▸ Exercise description: Give the lines of the entries below as a numbered list, starting with the first line and ending with the line that contains "Dot at: (304, 164)", including both. Leave out blank lines.

Stored entries:

──────

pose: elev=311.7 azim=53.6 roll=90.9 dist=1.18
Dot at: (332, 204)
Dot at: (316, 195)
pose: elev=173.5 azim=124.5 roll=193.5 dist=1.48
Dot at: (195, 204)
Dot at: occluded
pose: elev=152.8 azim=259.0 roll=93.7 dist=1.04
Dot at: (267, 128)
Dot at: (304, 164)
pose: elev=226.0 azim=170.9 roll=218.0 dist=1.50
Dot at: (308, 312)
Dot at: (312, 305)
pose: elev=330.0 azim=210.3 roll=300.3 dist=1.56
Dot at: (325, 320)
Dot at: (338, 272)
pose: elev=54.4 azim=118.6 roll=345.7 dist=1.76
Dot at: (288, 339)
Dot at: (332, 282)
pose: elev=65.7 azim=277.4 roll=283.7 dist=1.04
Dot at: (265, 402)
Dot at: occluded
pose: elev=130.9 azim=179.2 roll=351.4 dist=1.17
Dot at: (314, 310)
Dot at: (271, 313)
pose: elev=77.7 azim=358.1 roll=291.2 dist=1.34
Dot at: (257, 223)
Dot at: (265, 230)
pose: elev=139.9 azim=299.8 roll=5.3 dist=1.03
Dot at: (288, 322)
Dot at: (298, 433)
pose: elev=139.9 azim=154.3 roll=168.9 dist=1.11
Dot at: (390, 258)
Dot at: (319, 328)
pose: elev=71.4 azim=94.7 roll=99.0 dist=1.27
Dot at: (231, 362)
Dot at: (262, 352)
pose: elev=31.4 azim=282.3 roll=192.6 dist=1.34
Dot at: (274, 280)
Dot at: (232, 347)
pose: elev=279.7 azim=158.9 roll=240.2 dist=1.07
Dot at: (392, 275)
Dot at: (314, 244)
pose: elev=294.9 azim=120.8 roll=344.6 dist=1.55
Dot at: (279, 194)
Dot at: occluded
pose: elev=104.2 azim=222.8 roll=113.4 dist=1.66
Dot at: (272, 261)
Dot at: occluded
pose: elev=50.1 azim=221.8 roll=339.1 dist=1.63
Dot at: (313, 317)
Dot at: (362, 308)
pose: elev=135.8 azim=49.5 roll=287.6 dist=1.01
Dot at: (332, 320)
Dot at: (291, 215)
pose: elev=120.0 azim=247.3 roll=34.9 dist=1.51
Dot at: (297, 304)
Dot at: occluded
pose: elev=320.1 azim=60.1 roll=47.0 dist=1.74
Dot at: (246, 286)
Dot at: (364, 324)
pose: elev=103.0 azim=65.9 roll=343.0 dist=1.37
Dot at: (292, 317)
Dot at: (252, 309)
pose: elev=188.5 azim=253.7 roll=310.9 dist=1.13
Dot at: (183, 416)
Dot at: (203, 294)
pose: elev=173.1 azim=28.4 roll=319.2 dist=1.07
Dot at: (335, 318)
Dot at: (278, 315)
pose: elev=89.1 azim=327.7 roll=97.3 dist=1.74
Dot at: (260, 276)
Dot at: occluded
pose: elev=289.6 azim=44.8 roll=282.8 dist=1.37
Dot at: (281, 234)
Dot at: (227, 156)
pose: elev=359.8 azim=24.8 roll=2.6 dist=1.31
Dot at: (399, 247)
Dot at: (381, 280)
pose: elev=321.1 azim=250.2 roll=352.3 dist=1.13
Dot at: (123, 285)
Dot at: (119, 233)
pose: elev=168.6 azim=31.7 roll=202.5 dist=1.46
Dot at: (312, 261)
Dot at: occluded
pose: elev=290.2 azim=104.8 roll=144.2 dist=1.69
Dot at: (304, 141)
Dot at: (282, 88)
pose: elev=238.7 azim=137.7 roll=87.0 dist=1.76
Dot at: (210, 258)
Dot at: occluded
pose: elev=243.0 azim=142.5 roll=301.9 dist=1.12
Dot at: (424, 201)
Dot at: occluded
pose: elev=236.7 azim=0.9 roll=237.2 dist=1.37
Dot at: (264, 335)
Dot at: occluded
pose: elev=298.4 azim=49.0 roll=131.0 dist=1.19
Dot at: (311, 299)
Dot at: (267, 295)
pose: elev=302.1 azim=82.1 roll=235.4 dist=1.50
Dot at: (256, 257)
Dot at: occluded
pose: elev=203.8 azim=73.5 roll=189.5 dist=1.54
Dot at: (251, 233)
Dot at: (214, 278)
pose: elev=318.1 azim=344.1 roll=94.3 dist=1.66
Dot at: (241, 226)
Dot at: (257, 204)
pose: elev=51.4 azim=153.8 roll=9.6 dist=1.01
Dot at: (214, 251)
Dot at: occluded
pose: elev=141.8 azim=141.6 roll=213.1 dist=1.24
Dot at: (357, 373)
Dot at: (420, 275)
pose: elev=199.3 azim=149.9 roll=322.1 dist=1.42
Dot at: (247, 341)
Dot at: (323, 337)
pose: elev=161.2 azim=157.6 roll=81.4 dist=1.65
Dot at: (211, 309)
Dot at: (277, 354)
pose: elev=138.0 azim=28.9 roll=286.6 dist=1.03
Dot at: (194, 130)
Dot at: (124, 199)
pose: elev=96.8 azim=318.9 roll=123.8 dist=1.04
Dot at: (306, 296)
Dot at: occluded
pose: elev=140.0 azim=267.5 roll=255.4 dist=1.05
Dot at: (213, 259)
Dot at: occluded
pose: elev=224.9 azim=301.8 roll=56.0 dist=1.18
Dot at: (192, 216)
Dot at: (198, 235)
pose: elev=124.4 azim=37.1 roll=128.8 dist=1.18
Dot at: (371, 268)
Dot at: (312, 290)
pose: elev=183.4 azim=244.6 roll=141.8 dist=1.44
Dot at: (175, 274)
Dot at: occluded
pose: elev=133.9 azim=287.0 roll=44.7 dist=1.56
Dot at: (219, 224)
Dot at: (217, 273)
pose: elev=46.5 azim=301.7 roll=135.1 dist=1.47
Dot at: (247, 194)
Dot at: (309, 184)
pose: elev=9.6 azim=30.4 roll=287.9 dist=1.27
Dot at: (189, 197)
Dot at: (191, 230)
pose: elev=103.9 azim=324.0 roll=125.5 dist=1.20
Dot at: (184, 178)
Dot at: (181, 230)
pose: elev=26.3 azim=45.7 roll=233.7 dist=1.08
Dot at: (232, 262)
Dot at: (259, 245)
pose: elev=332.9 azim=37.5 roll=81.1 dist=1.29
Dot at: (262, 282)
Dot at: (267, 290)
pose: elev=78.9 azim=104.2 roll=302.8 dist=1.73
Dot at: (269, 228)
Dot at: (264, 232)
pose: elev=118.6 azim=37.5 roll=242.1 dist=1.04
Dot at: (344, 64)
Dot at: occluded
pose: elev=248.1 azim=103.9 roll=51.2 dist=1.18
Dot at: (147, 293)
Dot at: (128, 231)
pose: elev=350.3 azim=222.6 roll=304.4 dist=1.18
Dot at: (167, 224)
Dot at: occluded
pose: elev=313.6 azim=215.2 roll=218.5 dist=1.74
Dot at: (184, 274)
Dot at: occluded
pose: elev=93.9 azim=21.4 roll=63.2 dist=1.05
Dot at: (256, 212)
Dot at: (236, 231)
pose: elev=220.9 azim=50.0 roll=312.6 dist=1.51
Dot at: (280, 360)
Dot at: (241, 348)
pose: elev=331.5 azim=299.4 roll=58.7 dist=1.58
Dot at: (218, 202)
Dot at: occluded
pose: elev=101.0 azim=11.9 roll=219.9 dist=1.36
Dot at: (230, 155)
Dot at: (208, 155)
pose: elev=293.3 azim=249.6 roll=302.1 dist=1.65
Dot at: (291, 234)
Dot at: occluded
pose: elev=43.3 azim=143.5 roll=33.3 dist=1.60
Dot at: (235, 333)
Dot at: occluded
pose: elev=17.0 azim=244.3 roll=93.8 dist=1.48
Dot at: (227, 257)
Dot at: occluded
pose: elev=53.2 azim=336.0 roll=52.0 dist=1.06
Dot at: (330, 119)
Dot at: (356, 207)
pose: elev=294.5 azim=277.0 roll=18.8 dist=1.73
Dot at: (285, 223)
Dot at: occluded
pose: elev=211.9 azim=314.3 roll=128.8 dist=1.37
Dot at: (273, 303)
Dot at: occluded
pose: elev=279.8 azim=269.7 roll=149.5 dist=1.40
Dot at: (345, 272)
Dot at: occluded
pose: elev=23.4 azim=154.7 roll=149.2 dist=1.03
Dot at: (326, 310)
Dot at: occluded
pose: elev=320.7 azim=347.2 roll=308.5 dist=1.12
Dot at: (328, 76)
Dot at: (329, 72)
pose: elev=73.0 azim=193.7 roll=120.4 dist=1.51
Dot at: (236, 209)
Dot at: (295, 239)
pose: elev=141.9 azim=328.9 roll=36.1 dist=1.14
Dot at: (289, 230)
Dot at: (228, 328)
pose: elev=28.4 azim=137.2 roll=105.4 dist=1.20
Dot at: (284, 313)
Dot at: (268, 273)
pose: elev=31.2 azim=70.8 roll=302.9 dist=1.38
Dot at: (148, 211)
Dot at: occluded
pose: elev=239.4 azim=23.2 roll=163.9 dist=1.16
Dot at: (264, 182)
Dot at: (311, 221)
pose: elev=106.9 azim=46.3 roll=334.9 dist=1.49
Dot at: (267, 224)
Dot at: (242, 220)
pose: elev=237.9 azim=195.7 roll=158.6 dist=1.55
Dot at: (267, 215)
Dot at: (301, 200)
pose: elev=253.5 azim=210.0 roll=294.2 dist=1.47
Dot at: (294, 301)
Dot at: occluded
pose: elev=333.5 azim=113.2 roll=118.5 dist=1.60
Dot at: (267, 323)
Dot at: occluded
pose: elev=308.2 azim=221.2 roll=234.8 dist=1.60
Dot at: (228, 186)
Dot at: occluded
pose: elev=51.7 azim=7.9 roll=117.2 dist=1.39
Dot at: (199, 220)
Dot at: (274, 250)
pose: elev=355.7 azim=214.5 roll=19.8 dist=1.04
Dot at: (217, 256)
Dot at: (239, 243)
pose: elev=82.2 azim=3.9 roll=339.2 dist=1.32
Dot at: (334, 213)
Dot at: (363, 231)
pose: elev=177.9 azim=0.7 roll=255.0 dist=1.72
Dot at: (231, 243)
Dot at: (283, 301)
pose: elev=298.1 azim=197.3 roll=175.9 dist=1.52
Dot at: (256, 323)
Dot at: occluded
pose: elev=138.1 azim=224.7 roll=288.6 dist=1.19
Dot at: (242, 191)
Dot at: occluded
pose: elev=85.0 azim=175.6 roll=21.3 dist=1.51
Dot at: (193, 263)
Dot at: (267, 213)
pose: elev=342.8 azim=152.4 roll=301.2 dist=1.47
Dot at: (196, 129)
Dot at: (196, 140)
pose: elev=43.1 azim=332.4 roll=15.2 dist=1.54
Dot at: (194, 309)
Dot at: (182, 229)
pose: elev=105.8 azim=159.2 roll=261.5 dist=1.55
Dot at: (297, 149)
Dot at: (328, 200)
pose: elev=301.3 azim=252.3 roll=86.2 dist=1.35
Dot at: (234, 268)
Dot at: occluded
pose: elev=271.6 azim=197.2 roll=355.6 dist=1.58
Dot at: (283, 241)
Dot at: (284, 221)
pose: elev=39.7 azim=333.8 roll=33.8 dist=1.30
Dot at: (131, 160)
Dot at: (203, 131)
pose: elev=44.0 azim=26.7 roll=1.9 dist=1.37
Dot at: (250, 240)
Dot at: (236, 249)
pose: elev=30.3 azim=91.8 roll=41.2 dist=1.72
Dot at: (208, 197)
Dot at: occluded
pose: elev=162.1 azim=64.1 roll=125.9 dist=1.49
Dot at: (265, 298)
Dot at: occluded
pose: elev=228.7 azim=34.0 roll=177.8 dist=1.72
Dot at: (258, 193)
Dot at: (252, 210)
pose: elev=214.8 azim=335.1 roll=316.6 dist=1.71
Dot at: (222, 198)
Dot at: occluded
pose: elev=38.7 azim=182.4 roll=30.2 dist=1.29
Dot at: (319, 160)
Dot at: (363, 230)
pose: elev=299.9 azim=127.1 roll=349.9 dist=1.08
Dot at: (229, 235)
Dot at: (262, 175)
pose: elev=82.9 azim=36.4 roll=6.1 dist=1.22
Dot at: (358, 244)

──────

▸ Finished answer:
1. pose: elev=311.7 azim=53.6 roll=90.9 dist=1.18
2. Dot at: (332, 204)
3. Dot at: (316, 195)
4. pose: elev=173.5 azim=124.5 roll=193.5 dist=1.48
5. Dot at: (195, 204)
6. Dot at: occluded
7. pose: elev=152.8 azim=259.0 roll=93.7 dist=1.04
8. Dot at: (267, 128)
9. Dot at: (304, 164)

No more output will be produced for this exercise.